In my sophomoric sophistication, I can laugh, but two thousand years hence (assuming we humans do not bring down the end of civilization and earth), humans will look back at what I believed and roar with laughter, so what the hell do I know.
I can rationalize The Ascension with St. Paul’s view of “the spiritual body” that evaporated as it faded from sight, but it isn’t necessary to do that and (counter to the Collect), “like as I do not necessarily believe” I rather enjoy the story as it is.
The stories as they are, including Luke’s inconsistency (scroll down, way down). And I love the Himmelfahrt Christi art that is found around “Christendom”
Some of the paintings include a woman in blue, who is Jesus’ mother, the Blessed Virgin Mary
Collect for Ascension Day
Grant, we beseech thee, Almighty God, that like as we do
believe thy only-begotten Son our Lord Jesus Christ to have
ascended into the heavens, so we may also in heart and mind thither ascend, and with him continually dwell; who liveth and reigneth with thee and the Holy Ghost, one God, world without end. Amen.

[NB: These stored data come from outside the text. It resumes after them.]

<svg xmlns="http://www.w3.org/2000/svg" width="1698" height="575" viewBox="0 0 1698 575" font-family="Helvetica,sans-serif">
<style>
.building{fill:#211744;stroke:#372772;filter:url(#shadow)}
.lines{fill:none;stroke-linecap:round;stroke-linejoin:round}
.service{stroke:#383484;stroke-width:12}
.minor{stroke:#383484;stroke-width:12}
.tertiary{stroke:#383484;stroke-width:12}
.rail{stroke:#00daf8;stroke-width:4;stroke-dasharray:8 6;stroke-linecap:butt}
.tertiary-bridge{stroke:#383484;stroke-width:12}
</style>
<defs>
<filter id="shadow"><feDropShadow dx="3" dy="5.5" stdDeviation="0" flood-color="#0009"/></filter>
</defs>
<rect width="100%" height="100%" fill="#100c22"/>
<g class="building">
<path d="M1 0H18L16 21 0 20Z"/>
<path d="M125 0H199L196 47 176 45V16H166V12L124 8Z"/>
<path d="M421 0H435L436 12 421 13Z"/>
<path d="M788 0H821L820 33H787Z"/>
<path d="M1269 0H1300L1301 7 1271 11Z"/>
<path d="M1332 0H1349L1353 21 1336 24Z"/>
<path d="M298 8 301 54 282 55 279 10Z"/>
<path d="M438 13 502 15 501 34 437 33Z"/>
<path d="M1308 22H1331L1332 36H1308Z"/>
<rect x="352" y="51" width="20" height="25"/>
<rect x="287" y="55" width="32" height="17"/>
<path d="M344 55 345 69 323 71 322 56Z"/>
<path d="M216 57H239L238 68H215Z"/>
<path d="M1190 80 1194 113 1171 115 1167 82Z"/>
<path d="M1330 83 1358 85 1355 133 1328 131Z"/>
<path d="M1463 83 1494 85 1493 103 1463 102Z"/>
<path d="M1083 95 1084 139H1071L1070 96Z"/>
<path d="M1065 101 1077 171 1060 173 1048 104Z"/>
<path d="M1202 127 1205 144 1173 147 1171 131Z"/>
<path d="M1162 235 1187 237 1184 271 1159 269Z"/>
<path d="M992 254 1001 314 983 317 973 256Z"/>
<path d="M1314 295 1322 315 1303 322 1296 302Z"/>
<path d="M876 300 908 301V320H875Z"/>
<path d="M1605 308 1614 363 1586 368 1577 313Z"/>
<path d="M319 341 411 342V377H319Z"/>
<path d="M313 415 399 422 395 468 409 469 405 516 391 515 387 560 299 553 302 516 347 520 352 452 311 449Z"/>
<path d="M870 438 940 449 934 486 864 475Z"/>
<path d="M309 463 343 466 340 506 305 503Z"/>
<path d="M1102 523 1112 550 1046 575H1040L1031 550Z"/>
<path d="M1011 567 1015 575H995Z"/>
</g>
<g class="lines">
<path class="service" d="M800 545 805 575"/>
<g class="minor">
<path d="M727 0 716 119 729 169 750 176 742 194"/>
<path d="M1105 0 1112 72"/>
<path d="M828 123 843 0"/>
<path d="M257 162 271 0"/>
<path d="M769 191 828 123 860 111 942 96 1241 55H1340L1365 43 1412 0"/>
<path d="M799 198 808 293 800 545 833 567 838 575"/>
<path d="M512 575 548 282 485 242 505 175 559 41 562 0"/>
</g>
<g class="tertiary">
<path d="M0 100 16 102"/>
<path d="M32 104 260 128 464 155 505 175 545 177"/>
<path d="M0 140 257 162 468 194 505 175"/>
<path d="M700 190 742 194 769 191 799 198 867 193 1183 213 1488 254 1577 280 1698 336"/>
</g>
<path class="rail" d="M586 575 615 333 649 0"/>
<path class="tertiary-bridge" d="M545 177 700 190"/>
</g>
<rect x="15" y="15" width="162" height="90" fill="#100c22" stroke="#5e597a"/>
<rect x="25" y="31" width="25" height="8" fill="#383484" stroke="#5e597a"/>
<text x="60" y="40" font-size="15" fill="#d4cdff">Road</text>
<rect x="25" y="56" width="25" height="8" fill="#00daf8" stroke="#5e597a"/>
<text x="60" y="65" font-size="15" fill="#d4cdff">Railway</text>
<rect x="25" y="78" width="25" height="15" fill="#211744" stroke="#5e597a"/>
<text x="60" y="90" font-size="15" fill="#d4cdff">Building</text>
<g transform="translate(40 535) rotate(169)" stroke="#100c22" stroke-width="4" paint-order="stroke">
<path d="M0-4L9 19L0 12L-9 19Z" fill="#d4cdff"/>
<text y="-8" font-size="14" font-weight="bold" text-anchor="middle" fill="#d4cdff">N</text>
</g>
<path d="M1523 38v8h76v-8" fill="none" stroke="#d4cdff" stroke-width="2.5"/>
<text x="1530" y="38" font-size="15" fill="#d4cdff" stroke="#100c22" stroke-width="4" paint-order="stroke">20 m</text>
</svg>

Luke 24 The Ascension of Jesus
50 Then he led them out as far as Bethany, and, lifting up his hands, he blessed them. 51 While he was blessing them, he withdrew from them and was carried up into heaven. 52 And they worshiped him, and returned to Jerusalem with great joy; 53 and they were continually in the temple blessing God.
Acts 1New Revised Standard Version (NRSV)

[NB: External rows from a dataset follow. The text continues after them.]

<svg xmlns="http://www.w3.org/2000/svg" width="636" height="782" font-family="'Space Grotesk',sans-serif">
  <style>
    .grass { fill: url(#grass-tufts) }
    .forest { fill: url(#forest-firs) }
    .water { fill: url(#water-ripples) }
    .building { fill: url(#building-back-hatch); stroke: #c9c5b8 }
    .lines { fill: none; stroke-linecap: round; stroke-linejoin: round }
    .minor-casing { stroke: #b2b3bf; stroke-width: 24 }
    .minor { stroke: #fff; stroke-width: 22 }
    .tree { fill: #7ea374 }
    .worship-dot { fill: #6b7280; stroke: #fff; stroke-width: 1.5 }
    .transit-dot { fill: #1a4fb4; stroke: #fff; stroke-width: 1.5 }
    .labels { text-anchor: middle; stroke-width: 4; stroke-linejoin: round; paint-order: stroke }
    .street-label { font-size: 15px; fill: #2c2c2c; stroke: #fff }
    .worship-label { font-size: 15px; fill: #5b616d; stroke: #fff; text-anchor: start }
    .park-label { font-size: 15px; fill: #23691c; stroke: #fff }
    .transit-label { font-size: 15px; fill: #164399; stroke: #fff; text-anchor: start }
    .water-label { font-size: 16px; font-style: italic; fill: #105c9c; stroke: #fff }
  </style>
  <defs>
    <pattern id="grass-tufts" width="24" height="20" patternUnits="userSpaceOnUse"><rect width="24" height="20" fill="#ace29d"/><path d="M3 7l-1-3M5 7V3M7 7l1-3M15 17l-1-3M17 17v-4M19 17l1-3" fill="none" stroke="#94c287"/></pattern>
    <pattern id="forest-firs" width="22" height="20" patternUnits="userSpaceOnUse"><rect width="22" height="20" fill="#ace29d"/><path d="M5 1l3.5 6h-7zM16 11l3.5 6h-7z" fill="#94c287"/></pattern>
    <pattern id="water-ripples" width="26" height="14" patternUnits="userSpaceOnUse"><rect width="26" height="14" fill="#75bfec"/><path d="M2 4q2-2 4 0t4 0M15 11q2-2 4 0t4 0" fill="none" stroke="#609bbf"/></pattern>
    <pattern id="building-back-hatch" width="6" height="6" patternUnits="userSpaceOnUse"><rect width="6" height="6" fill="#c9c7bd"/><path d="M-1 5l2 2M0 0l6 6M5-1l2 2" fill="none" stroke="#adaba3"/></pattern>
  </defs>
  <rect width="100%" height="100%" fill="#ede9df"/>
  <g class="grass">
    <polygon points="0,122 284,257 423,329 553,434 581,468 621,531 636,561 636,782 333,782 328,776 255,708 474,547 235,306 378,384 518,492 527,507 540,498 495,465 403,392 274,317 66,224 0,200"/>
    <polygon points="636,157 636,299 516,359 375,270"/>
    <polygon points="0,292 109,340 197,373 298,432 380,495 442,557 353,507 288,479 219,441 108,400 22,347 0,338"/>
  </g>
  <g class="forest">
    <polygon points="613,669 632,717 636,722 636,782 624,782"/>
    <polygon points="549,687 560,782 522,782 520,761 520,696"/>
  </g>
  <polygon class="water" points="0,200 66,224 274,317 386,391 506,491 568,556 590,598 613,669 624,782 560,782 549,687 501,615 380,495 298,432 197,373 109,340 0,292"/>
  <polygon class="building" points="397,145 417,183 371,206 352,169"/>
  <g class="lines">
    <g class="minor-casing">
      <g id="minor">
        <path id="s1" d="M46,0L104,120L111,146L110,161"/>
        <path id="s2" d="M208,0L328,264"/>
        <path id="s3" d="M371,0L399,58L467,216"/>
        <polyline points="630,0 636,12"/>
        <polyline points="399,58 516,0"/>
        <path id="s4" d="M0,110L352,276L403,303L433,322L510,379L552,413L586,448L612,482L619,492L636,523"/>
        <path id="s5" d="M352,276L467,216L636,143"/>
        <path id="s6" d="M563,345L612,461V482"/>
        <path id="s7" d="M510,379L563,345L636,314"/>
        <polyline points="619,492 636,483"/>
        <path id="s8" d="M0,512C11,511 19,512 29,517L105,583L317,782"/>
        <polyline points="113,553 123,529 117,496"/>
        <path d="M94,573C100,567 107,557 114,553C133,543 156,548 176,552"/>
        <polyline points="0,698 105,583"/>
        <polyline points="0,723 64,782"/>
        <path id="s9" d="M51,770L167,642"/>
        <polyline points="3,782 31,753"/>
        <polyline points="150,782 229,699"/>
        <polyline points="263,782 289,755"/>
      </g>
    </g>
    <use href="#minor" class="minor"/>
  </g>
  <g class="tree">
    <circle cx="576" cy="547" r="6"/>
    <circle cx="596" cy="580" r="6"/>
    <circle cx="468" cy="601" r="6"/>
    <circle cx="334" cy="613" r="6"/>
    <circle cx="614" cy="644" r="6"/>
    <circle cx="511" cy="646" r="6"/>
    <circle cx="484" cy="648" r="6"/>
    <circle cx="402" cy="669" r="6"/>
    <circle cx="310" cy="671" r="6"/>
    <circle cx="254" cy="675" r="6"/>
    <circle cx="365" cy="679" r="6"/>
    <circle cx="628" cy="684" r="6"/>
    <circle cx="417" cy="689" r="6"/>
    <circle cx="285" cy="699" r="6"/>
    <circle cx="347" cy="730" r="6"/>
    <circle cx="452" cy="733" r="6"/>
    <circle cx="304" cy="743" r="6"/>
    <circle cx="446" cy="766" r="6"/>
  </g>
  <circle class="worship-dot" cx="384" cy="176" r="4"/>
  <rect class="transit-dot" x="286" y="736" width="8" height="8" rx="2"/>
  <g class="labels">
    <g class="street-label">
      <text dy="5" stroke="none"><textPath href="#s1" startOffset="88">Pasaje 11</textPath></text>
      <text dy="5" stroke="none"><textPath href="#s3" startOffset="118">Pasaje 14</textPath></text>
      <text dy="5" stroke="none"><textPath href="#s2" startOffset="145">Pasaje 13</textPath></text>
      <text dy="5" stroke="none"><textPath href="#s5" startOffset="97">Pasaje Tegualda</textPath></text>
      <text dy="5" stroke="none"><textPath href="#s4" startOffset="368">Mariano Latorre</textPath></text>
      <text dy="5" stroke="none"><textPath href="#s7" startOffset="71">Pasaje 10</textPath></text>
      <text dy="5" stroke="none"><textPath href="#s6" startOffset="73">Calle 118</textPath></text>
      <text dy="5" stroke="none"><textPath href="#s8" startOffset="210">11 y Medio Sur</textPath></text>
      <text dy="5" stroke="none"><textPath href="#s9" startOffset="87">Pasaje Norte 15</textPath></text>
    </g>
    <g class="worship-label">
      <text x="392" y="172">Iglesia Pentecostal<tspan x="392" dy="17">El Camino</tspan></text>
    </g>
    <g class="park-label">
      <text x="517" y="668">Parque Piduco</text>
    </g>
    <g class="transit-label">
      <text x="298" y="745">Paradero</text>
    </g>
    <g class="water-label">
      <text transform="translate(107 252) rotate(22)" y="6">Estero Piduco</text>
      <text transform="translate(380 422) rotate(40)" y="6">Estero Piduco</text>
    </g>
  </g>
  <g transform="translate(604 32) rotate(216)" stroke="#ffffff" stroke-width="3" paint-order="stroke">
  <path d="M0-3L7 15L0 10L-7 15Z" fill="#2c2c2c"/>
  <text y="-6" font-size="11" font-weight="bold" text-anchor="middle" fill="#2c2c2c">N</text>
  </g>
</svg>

The Promise of the Holy Spirit
1 In the first book, Theophilus, I wrote about all that Jesus did and taught from the beginning 2 until the day when he was taken up to heaven, after giving instructions through the Holy Spirit to the apostles whom he had chosen. 3 After his suffering he presented himself alive to them by many convincing proofs, appearing to them during forty days and speaking about the kingdom of God. 4 While staying with them, he ordered them not to leave Jerusalem, but to wait there for the promise of the Father. “This,” he said, “is what you have heard from me; 5 for John baptized with water, but you will be baptized with the Holy Spirit not many days from now.”
The Ascension of Jesus
6 So when they had come together, they asked him, “Lord, is this the time when you will restore the kingdom to Israel?” 7 He replied, “It is not for you to know the times or periods that the Father has set by his own authority. 8 But you will receive power when the Holy Spirit has come upon you; and you will be my witnesses in Jerusalem, in all Judea and Samaria, and to the ends of the earth.” 9 When he had said this, as they were watching, he was lifted up, and a cloud took him out of their sight. 10 While he was going and they were gazing up toward heaven, suddenly two men in white robes stood by them. 11 They said, “Men of Galilee, why do you stand looking up toward heaven? This Jesus, who has been taken up from you into heaven, will come in the same way as you saw him go into heaven.”